By Jenny Beth Dyess
William Albrecht (1888–1974) cared about the link between soil health and people’s health. As he witnessed the rise of industrial agriculture, he became deeply concerned about the negative impacts of profit driven farming on the soil. Chairman of the Department of Soils at the University of Missouri in the 1950s, Albrecht desired, as a scientist, to understand the complexities of soil health and how that might impact humans.
William Albrecht was fascinated by the link between soil fertility and public health. (Photo credit: Bernard Pollack)
Fascinated by the link between the health of people and the soil, he reviewed the dental records of 70,000 U.S. sailors from the World War II era. Using cavities as indicators, he found that nutritional deficiencies, particularly in calcium and potassium, in the sailors’ dental health records correlated with insufficient fertility of the soil in the region of the U.S. they were from. For example, someone from the more weathered and nutrient deficient lands east of the Mississippi River had more cavities than someone from Hereford, Texas where soil nutrition was significantly higher.

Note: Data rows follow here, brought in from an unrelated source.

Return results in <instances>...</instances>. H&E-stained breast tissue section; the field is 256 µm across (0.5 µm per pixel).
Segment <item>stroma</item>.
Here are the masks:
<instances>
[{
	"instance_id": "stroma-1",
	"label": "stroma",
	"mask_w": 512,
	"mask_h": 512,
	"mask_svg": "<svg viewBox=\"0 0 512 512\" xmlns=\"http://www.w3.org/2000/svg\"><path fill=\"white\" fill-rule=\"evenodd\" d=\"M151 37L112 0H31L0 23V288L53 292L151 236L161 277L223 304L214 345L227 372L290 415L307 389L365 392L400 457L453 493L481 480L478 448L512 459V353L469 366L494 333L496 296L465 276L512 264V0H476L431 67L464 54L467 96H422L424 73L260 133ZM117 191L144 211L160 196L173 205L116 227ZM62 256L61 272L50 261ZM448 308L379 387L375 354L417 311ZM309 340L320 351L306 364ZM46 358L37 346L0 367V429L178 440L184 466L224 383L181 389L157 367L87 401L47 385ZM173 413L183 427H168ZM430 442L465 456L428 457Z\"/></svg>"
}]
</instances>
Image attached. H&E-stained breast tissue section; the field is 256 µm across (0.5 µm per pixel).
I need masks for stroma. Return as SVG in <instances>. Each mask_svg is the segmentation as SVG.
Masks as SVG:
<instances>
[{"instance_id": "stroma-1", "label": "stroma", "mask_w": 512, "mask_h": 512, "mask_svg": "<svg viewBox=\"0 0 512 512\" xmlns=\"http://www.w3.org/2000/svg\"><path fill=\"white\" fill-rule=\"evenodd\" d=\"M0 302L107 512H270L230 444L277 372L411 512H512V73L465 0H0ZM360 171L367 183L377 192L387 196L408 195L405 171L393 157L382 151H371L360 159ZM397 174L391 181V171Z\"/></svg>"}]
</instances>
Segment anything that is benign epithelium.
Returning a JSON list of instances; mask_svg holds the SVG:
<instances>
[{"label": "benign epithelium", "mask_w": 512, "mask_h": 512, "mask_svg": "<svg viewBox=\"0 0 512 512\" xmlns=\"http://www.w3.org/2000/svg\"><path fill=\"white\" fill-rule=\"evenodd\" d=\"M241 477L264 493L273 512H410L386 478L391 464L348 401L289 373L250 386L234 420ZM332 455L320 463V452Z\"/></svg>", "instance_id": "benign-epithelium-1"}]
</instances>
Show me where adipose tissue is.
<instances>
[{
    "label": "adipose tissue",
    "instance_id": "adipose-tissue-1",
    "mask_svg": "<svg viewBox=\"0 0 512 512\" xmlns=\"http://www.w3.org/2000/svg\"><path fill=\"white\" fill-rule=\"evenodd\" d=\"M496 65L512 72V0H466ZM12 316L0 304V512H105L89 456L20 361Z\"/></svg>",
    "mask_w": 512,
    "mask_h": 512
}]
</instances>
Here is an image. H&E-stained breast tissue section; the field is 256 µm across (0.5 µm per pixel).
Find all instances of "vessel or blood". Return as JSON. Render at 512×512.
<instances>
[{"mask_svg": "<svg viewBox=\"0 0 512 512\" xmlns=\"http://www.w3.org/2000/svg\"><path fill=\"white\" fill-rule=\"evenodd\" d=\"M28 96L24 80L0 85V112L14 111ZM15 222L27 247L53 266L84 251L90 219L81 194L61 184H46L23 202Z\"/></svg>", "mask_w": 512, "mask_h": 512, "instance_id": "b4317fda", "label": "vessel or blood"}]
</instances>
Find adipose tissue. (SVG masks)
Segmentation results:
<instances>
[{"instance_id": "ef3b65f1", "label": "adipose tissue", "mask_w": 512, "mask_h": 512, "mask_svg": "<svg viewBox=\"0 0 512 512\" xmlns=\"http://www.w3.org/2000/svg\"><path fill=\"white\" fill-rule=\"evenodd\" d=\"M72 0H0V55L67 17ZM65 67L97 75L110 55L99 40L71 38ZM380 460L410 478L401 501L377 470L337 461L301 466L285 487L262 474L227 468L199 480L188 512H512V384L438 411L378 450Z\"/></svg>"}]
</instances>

While dental hygiene has drastically improved American teeth there are other health problems which may still be linked to the soil. In 2003, Surgeon General Richard H. Carmona stated that nearly two out of every three children are overweight or obese. Currently, 33.8 percent of American adults are obese, according to the Centers for Disease Control and Prevention, and numbers are on the rise. In 2000 no state had an obesity rate of 30 percent or more but by 2009, 9 states had obesity rates of 30 percent or more and in 2010 that number had risen to 12 states.
Compared with the early 1900s, not only has food per capita available to Americans increased, Americans are eating more nutrient dense foods. Meat consumption has quadrupled and cheese consumption is seven and a half times what it was in the early 1900s, but fresh fruit and home grown vegetable consumption have decreased. In 1919, about 25 percent of vegetables consumed were from a home garden, by 1998 that had dropped to less than 3 percent.